Over that weekend he offered pebbles, rocks, flowers and more cars. He tried to balance his water bottle in the crook of the statue’s arm, but couldn’t figure it out. He pulled up his Henry-sized monkey folding chair in front of Buddha and sat for several seconds looking at him before getting up and sitting between Mama and Daddy who were watching him in wonder from the garden steps.

Even the strangest concepts seem obvious when you see them unfold so naturally before your eyes. Especially in the last several years, I’ve experienced countless things many may consider extraordinary, even impossible – all part of the package when you start to explore seeing your world more clearly — and as so many of you fellow parents can understand, parenthood has only increased the regularity and normalcy of the “bizarre.” It is so easy to take for granted what many call everyday miracles when you’re negotiating the sippy vs. big person cup conundrum or walking your child to go poopy in the potty.
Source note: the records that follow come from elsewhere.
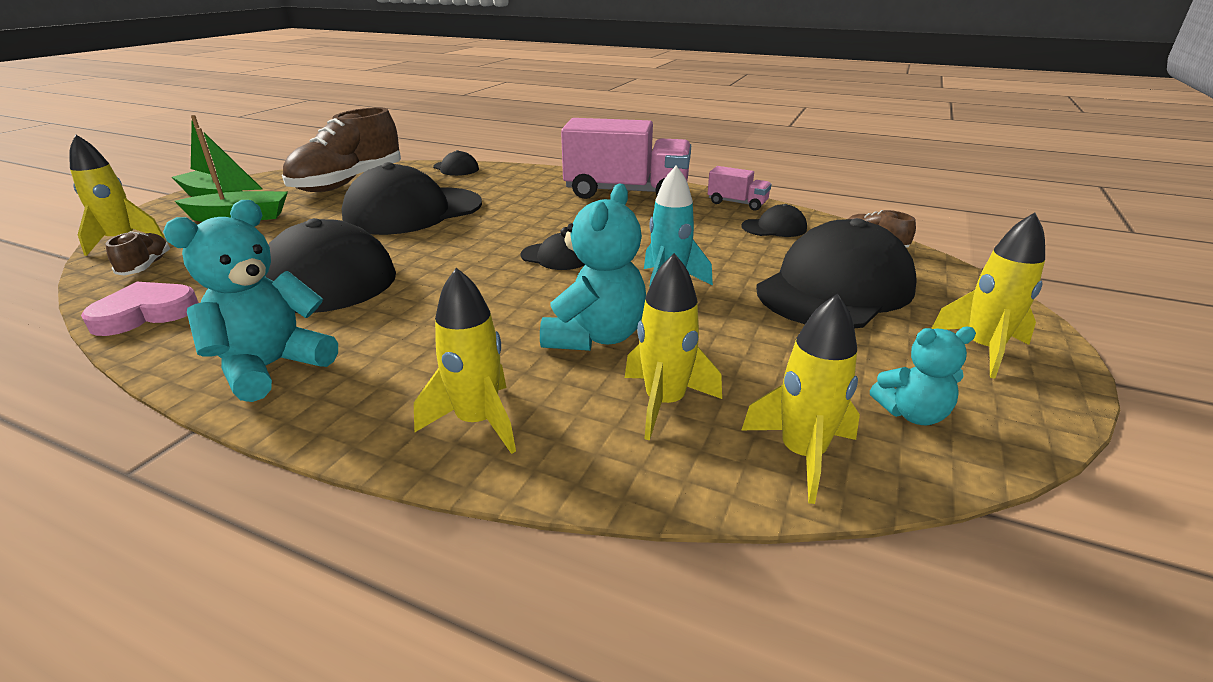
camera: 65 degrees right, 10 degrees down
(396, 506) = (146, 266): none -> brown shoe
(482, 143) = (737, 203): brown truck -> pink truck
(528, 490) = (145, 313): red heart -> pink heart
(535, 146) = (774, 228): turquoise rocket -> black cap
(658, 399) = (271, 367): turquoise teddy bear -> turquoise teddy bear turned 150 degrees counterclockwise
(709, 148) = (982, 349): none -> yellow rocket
However, this one got our attention.

Here’s what I believe Henry was reminding us that weekend. Children We all have an innate sense, a gut instinct, a strong intuition, a clairvoyance, a memory, a higher self, a wisdom, a voice, whatever you want to call it, that allows us to just know…whatever we need to know. And most of what we know to our core is love.

Henry loves and shows respect for Buddha without even thinking about how he knows to do it. Thoughts, expectations, obligations, beliefs, right and wrong. They don’t have anything to do with it. It is unconditional and without logic. It is simply love and connection. He wants to make an offering in that moment, so he does.

That’s what he came out of the womb understanding…being. We all did. We all are born at peace, connected to both the center of the universe and the center of the earth. It’s allowing ourselves to remain there that’s the tricky part. And, as Buddha teaches, sitting in that is where we learn whatever it is we are here to learn.

I believe it’s that simple. Simple doesn’t necessarily mean easy, but our children often make it look that way. Okay, they know it is. Henry will help me remember that.